What to work on: Pictures stay out of the copy, and everything else in the data below is repeated exactly.

Collected data:
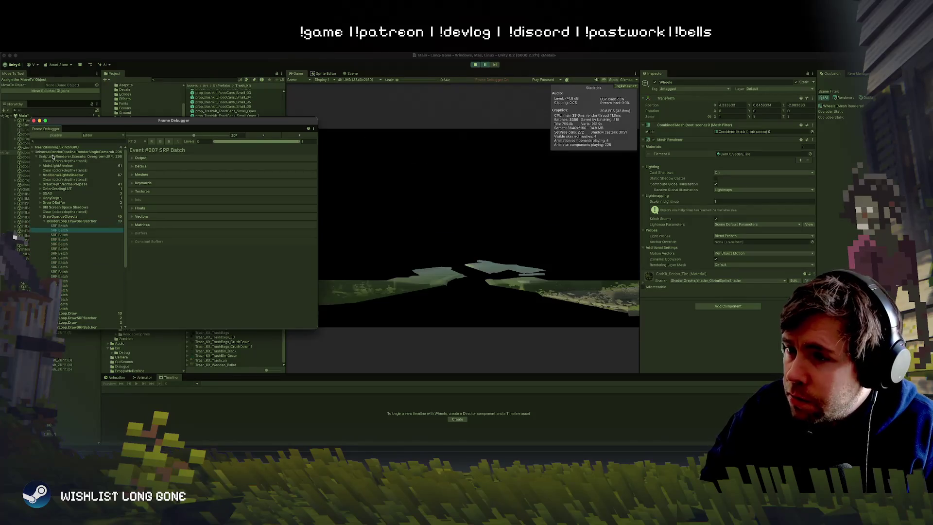
Step: Step through the Loop.Draw and Draw Dynamic events to Draw Mesh #239 and SRP Batch #240
key(Down)
key(Down)
key(Down)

Solution for this problem:
Step: Step through the Loop.Draw and Draw Dynamic events to Draw Mesh #239 and SRP Batch #240
key(Down)
key(Down)
key(Down)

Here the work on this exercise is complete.